The only other area with room for improvement is the interoperability matrix. Sometimes, when the newer versions of any of the partners’ firmware or software come out, there's still sometimes a lag of the partners to support all of those new components. Sometimes, when we are going to a newer version of ONTAP, not everything is supported. Therefore, we can't go to that because of this or because of that. For instance, with vSphere 6, we were held back some because of the hardware interoperability matrix not supporting all the components.

How are customer service and technical support?

We have used technical support, although not recently. We've pretty much gotten what we expected out of it. We haven't had any major, major issues. We did have some performance issues. That was a couple of years ago; it took a while to track down. Overall, I think support was adequate and we did finally get what we needed. This was pretty much only directed towards NetApp. It wasn't really the Cisco or the VMware components. The support was directed between the parties and handed off appropriately whenever we've needed it.

Which solution did I use previously and why did I switch?

We were previously using something I would not really call a "SAN", definitely not an enterprise-level one.
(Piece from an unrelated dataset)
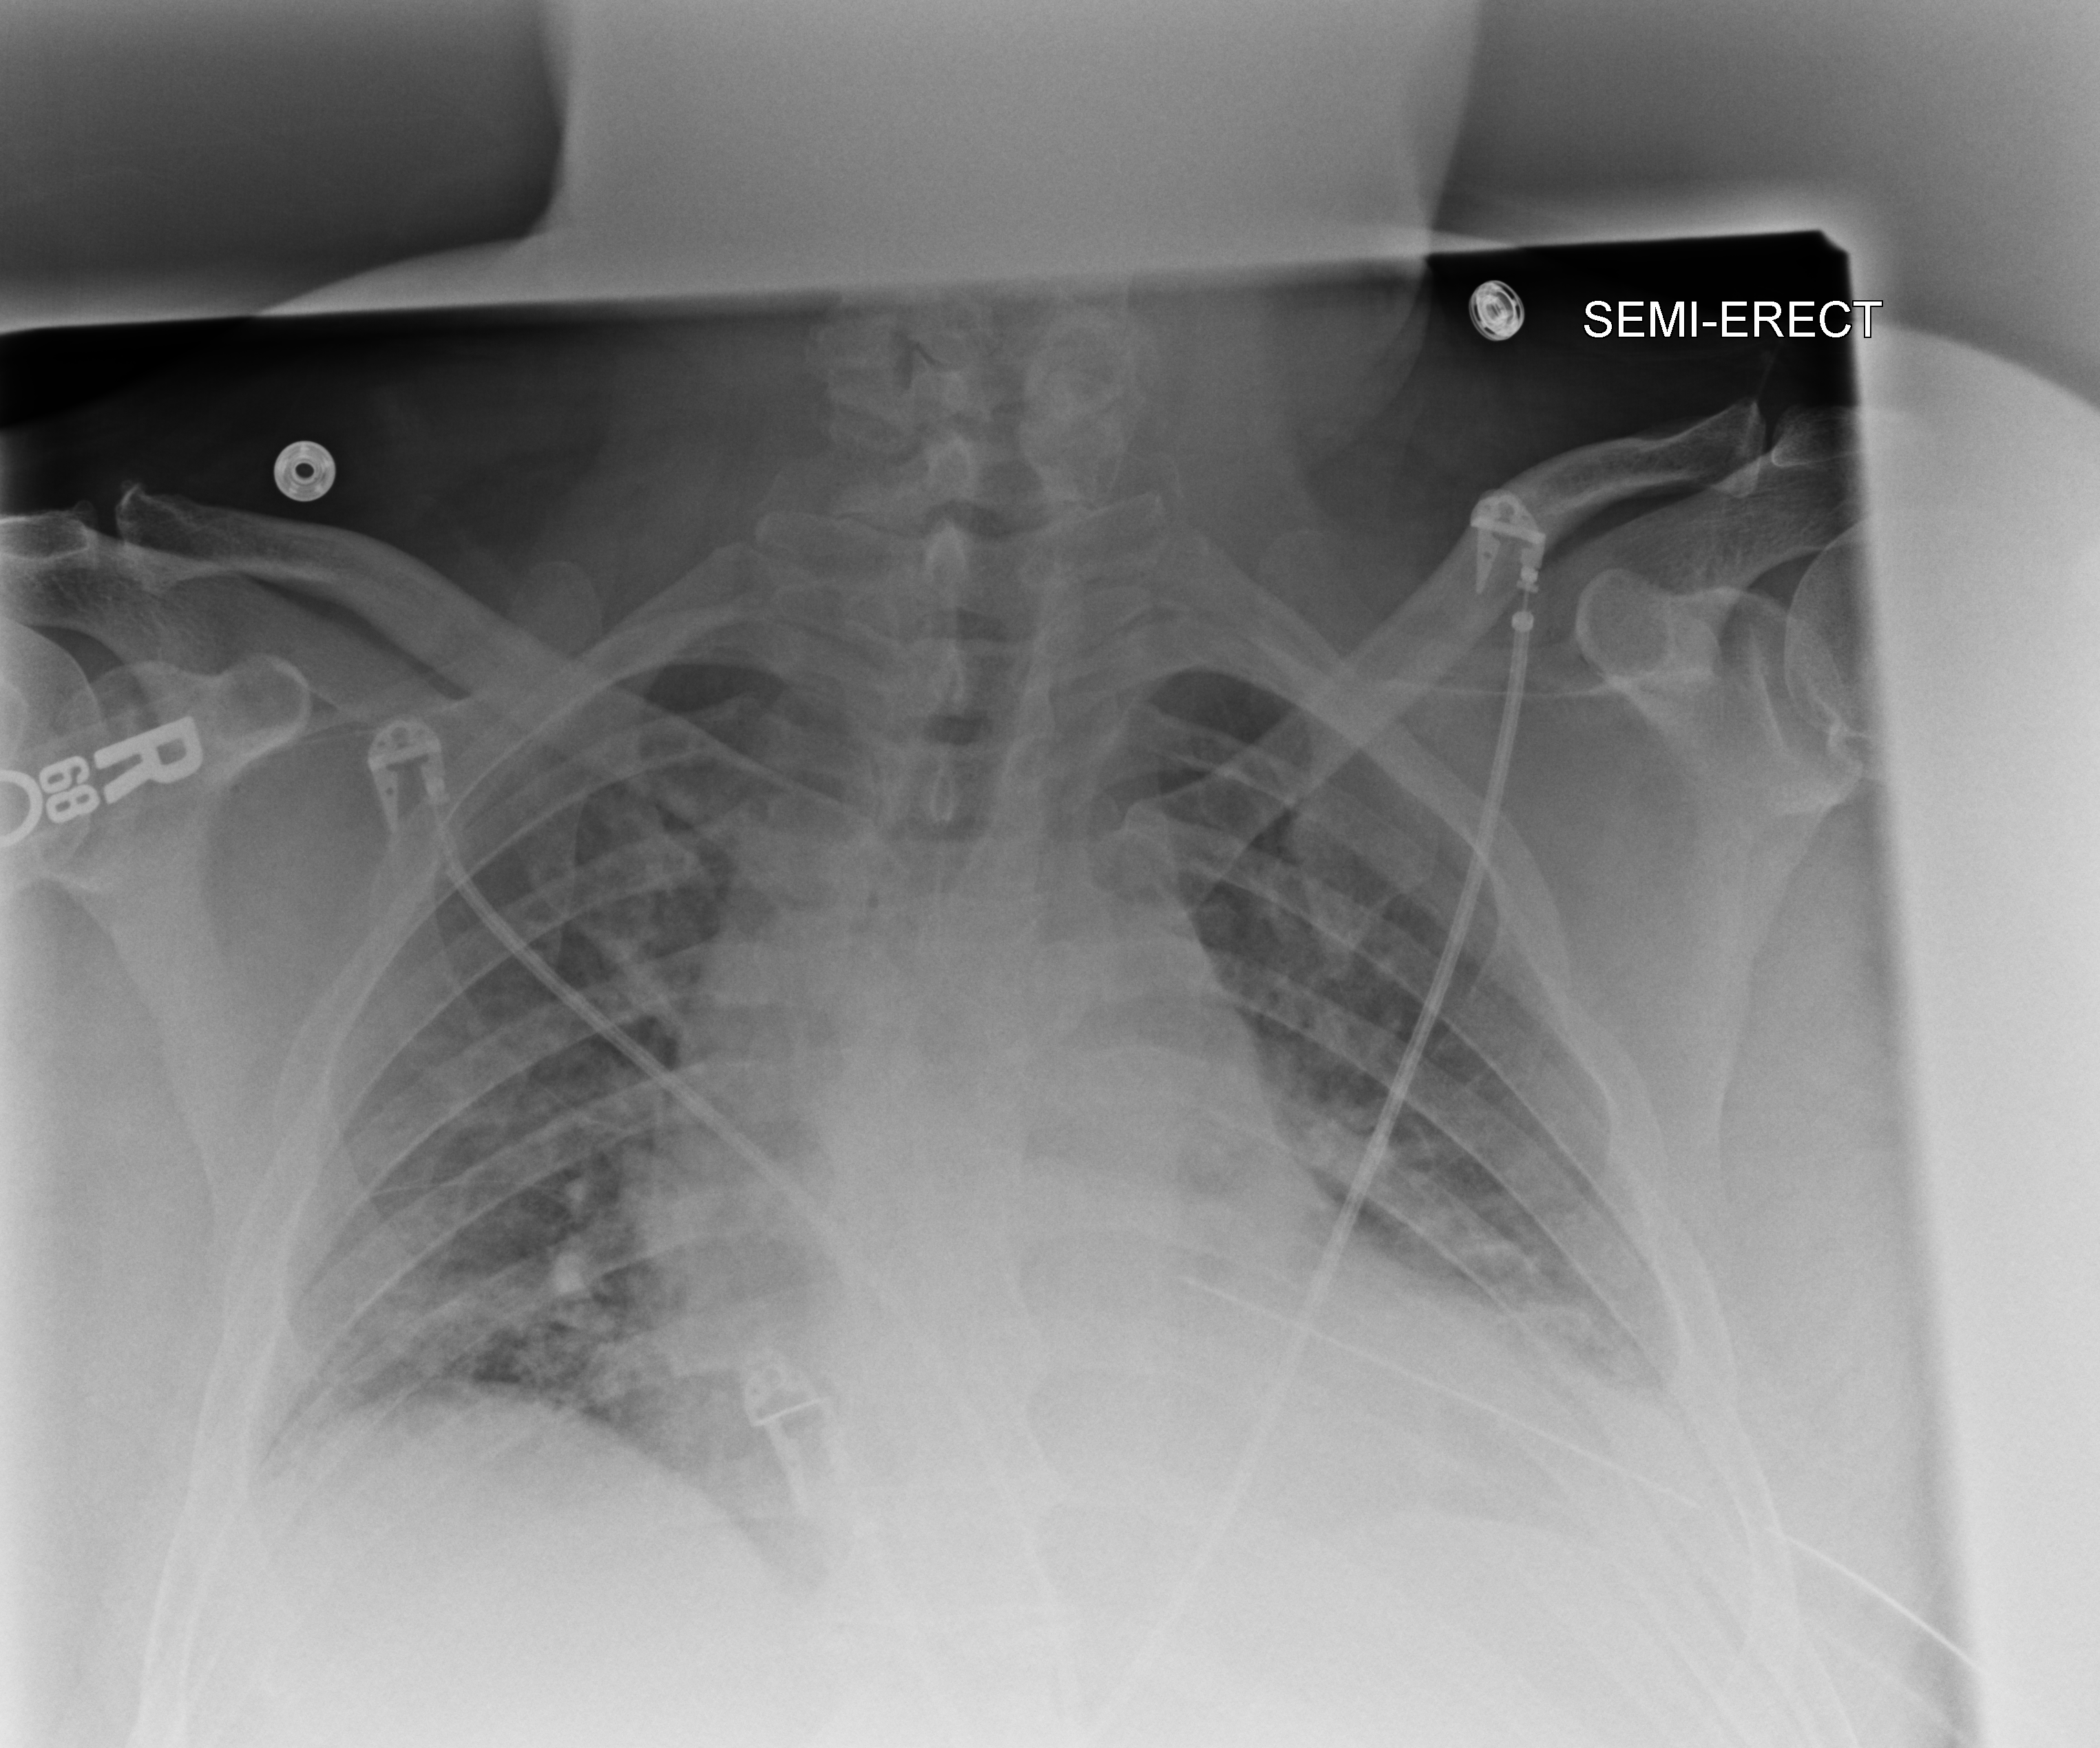
Chest X-ray (portable); anteroposterior (AP) projection. Male patient hospitalised with COVID-19, age 18–59 years.
Admission-level facts for this patient (not findings on this image; timing relative to this image not recorded): length of hospital stay: 10 days; mechanically ventilated during this hospital stay: no.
We got to the point where we kind of handcuffed ourselves by not being able to expand or grow that system. It was really at the limits of what we could do with it.
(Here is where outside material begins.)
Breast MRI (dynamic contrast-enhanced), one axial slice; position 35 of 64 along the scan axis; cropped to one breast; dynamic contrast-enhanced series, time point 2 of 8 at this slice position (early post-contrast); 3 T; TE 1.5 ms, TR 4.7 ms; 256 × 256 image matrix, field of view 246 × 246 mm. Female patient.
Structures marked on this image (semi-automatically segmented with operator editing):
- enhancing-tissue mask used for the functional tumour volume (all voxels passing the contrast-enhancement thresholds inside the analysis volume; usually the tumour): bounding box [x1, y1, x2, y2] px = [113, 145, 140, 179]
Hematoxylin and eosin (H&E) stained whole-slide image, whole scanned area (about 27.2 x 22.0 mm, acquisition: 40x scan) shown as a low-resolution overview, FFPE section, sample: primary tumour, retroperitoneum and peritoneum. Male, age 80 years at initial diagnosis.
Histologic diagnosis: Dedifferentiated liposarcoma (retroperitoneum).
Obviously, fiber channel versus iSCSI is definitely the direction we wanted to go, plus we wanted the high availability. At the time, we looked at a couple other systems and basically the FlexPod definitely met our needs the best. Also, we knew that it could grow.

In fact, about a year or year and a half ago, when we were spec'ing out our system and making a decision on a SAP ERP program, one of the deciding factors for adopting that technology was that we already had the infrastructure to support it because we had the FlexPod in place.
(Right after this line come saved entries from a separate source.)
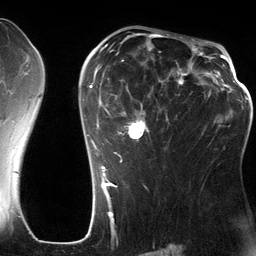
Breast MRI (dynamic contrast-enhanced), one axial slice; position 80 of 134 along the scan axis; cropped to one breast; dynamic contrast-enhanced series, time point 2 of 6 at this slice position (early post-contrast); 3 T; TE 2.8 ms, TR 6.9 ms; 256 × 256 image matrix, field of view 190 × 190 mm. Female patient.
Annotated regions visible in this slice (semi-automatically segmented with operator editing):
- enhancing-tissue mask used for the functional tumour volume (all voxels passing the contrast-enhancement thresholds inside the analysis volume; usually the tumour): box from (x=86, y=42) to (x=201, y=185) px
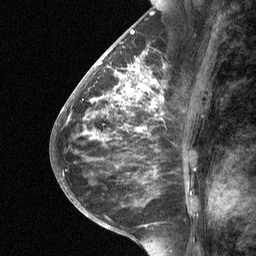
Breast MRI (dynamic contrast-enhanced), one sagittal slice; slice 31 of 64 in the series (ordered by position); dynamic contrast-enhanced study with each time point stored as its own series, time point 2 of 3 at this slice position (early post-contrast, ordered by acquisition time); 1.5 T; TE 4.8 ms, TR 27 ms; 2 mm slice thickness; 256 × 256 image matrix, field of view 180 × 180 mm. Patient: female, 59 years. Case-level facts recorded for this patient, not image findings: setting: breast cancer imaged before/during neoadjuvant chemotherapy; receptor status: triple-negative.
Structures marked on this image (semi-automatic segmentation, software-assisted and operator-edited):
- analysis volume of interest (the breast-tissue region the enhancement analysis was run in; not a lesion): bounding box <113,66,165,119> (left, top, right, bottom; pixels)
- tumour enhancement mask (voxels above the 90 % enhancement threshold inside the analysis volume of interest): <116,66,157,100>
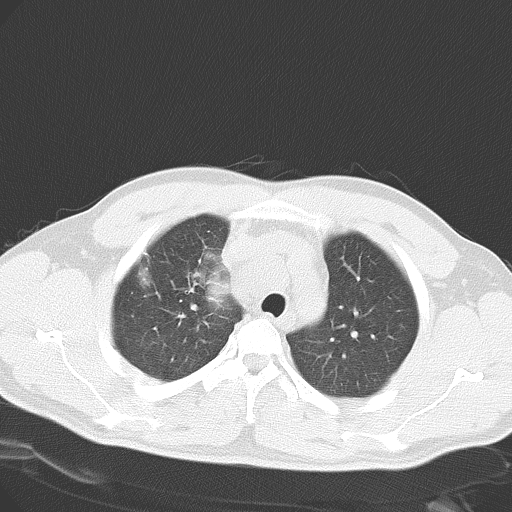
Chest CT, one axial slice; position 43 of 55 along the scan axis; reconstruction kernel B70f; lung window (W 1500 / L -600 HU); 5 mm slice thickness; 512 × 512 image matrix, field of view 346 × 346 mm. Male patient, age 32 years. From the clinical record (not read from this slice): clinical TNM (as recorded): T4 N3 M0; histopathological grade: G3.
Annotated regions visible in this slice (rectangle marked by the reading radiologist):
- lung tumour (recorded histology: small cell carcinoma): bounding box (x1, y1, x2, y2) in pixels: (192, 240, 240, 312)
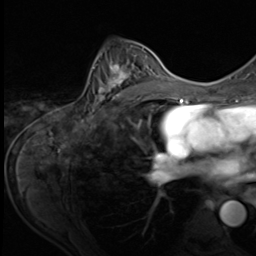
Breast MRI (dynamic contrast-enhanced), one axial slice; slice 38 of 64 in the series (ordered by position); cropped to one breast; dynamic contrast-enhanced series, time point 2 of 9 at this slice position (early post-contrast); 3 T; TE 1.5 ms, TR 4.7 ms; 256 × 256 image matrix, field of view 215 × 215 mm. Female patient.
Outlined on this slice (semi-automatically segmented with operator editing):
- enhancing-tissue mask used for the functional tumour volume (all voxels passing the contrast-enhancement thresholds inside the analysis volume; usually the tumour): box from (x=91, y=46) to (x=153, y=107) px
How was the initial setup?

Initial setup was complex. We were making a pretty big forklift in our environment by putting that in. The design took quite a while, but I'm glad that we did take the time to do that design because it allowed us to have an environment that suited us very well for three-plus years now.

Which other solutions did I evaluate?

Basically, EMC was the bigger other vendor. We did look very briefly at HP but EMC was the bigger vendor that we were looking at, at the time.

We eventually chose FlexPod mostly because of the FlexPod system’s ability to be split into two different data centers with, basically, one system. Price point was another one, but it just suited our needs almost to a T; it really met the requirements that we were looking for at the time. EMC could do the same thing but it was basically two separate systems and it was a much higher price point.

The most important criteria for my company when selecting a vendor to work with are the stability of the company, the quality of the product, customer service and support. That’s a big deal for our company. We want to make sure that the company that we're dealing with has a similar culture to our own, which is high customer service. We value that.

What other advice do I have?

The idea of the FlexPod: We've all probably experienced the difficulties of working without that type of reference architecture and that acknowledgement of the support. You waste a lot of time because there are going to be problems. There are going to be troubles that you have to go through and the vendors working together on the support has been a value to us. I think almost everybody in this industry has probably gone through that at some point, where you know that a problem lies with one of these three manufacturers, but you spend way too much time finger-pointing and you don't get to the heart of the issue. That was one of the definite advantages of the FlexPod.

Overall, it's really suited our needs. At a time when the storage is kind of a moving target, I think that we did get what we paid for; we have a valued product. We have not had any type of bad experiences that, to me, that would steer us away from NetApp in the future.

Disclosure: I am a real user, and this review is based on my own experience and opinions.